• Your objective: Restate word for word the entries below, starting with the line with "right elbow: (362, 119)" and continuing through the line with "right knee: (273, 1055)". Include both of those lines and no others.

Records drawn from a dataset
_ _ _ _ _ _ _

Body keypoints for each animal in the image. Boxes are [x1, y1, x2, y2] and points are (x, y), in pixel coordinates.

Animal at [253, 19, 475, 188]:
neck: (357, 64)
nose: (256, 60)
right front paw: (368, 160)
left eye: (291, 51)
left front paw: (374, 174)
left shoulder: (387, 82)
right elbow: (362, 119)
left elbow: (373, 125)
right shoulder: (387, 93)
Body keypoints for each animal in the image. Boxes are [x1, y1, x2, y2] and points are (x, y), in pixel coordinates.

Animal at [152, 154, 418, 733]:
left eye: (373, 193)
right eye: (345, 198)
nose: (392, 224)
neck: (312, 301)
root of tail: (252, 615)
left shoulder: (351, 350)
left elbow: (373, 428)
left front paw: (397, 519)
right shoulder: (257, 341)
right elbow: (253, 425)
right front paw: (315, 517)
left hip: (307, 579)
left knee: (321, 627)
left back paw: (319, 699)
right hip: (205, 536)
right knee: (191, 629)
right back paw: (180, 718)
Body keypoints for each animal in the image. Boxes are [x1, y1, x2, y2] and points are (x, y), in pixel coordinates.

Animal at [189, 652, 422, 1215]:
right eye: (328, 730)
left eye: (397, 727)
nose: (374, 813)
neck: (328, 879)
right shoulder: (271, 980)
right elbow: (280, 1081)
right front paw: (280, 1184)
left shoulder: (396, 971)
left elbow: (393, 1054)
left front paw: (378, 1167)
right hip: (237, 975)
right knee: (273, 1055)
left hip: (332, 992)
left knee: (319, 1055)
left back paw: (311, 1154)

_ _ _ _ _ _ _

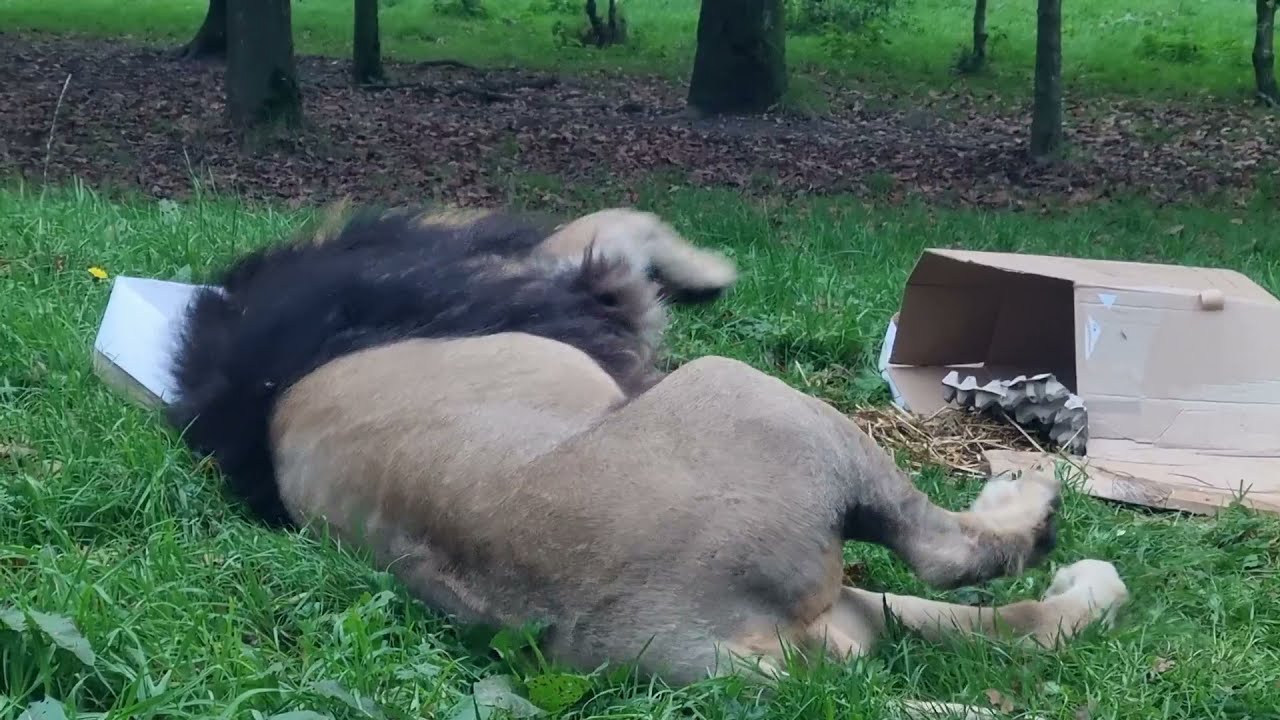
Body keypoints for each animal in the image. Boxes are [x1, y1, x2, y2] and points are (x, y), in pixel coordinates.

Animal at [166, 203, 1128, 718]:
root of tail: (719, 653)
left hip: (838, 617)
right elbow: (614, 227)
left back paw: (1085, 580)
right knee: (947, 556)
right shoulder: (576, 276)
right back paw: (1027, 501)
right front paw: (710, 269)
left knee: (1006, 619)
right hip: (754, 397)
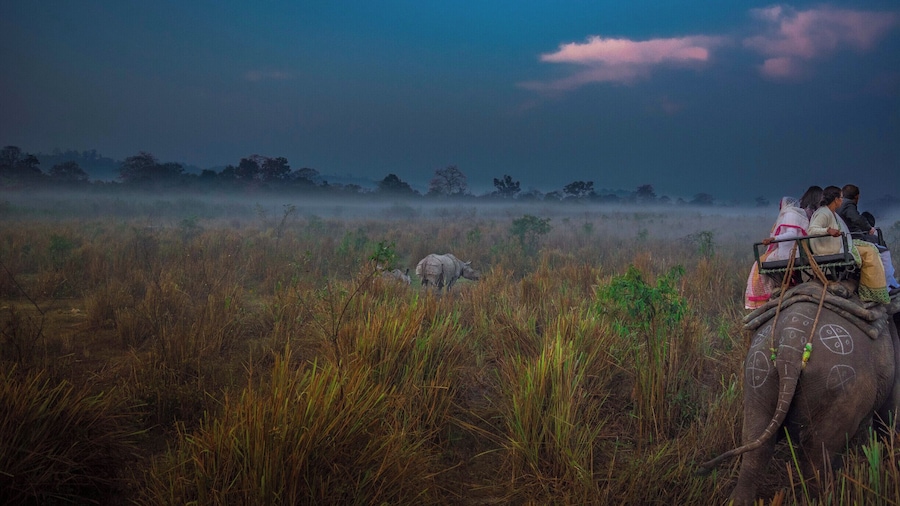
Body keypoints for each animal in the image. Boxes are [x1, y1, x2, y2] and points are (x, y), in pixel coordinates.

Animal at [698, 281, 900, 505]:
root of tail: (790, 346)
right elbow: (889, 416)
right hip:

_ _ _ _ _ _ _

• Expected answer:
right elbow: (362, 119)
left elbow: (373, 125)
right shoulder: (387, 93)
Body keypoints for each animal in the image. Boxes are [x1, y1, x2, y2] and points are (x, y), in pixel coordinates.

Animal at [152, 154, 418, 733]:
left eye: (373, 193)
right eye: (345, 198)
nose: (392, 224)
neck: (312, 301)
root of tail: (252, 615)
left shoulder: (351, 350)
left elbow: (373, 428)
left front paw: (397, 519)
right shoulder: (257, 341)
right elbow: (253, 425)
right front paw: (315, 517)
left hip: (307, 579)
left knee: (321, 627)
left back paw: (319, 699)
right hip: (205, 536)
right knee: (191, 629)
right back paw: (180, 718)
Body keypoints for each animal in the image. Boxes are [x1, y1, x2, y2] and points are (x, y), in pixel coordinates.

Animal at [189, 652, 422, 1215]:
right eye: (328, 730)
left eye: (397, 727)
nose: (374, 813)
neck: (328, 879)
right shoulder: (271, 980)
right elbow: (280, 1081)
right front paw: (280, 1184)
left shoulder: (396, 971)
left elbow: (393, 1054)
left front paw: (378, 1167)
right hip: (237, 975)
right knee: (273, 1055)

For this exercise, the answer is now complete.